Madame Defarge gone, like a shadow over the white road.

“Give me your arm, my love. Pass from here with an air of cheerfulness

and courage, for his sake. That was well done;” they had left the spot;

“it shall not be in vain. Charles is summoned for to-morrow.”

“For to-morrow!”

“There is no time to lose. I am well prepared, but there are precautions

to be taken, that could not be taken until he was actually summoned

before the Tribunal. He has not received the notice yet, but I know

that he will presently be summoned for to-morrow, and removed to the

Conciergerie; I have timely information. You are not afraid?”

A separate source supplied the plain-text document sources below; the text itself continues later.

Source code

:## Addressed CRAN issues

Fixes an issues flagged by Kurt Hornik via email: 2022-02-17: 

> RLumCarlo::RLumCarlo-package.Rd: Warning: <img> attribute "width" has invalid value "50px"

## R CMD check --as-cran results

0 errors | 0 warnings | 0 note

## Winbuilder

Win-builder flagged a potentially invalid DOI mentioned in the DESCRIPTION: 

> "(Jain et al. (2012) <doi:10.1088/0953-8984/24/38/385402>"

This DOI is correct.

She could scarcely answer, “I trust in you.”

“Do so, implicitly. Your suspense is nearly ended, my darling; he shall

be restored to you within a few hours; I have encompassed him with every

protection. I must see Lorry.”

He stopped. There was a heavy lumbering of wheels within hearing. They

both knew too well what it meant. One. Two. Three. Three tumbrils faring

away with their dread loads over the hushing snow.

“I must see Lorry,” the Doctor repeated, turning her another way.

The staunch old gentleman was still in his trust; had never left it. He

and his books were in frequent requisition as to property confiscated

and made national. What he could save for the owners, he saved. No

better man living to hold fast by what Tellson's had in keeping, and to

hold his peace.

A murky red and yellow sky, and a rising mist from the Seine, denoted

the approach of darkness. It was almost dark when they arrived at the

Bank. The stately residence of Monseigneur was altogether blighted and

deserted. Above a heap of dust and ashes in the court, ran the letters:

National Property. Republic One and Indivisible. Liberty, Equality,

Fraternity, or Death!

Who could that be with Mr. Lorry--the owner of the riding-coat upon the

chair--who must not be seen? From whom newly arrived, did he come out,

agitated and surprised, to take his favourite in his arms? To whom did

he appear to repeat her faltering words, when, raising his voice and

turning his head towards the door of the room from which he had issued,

he said: “Removed to the Conciergerie, and summoned for to-morrow?”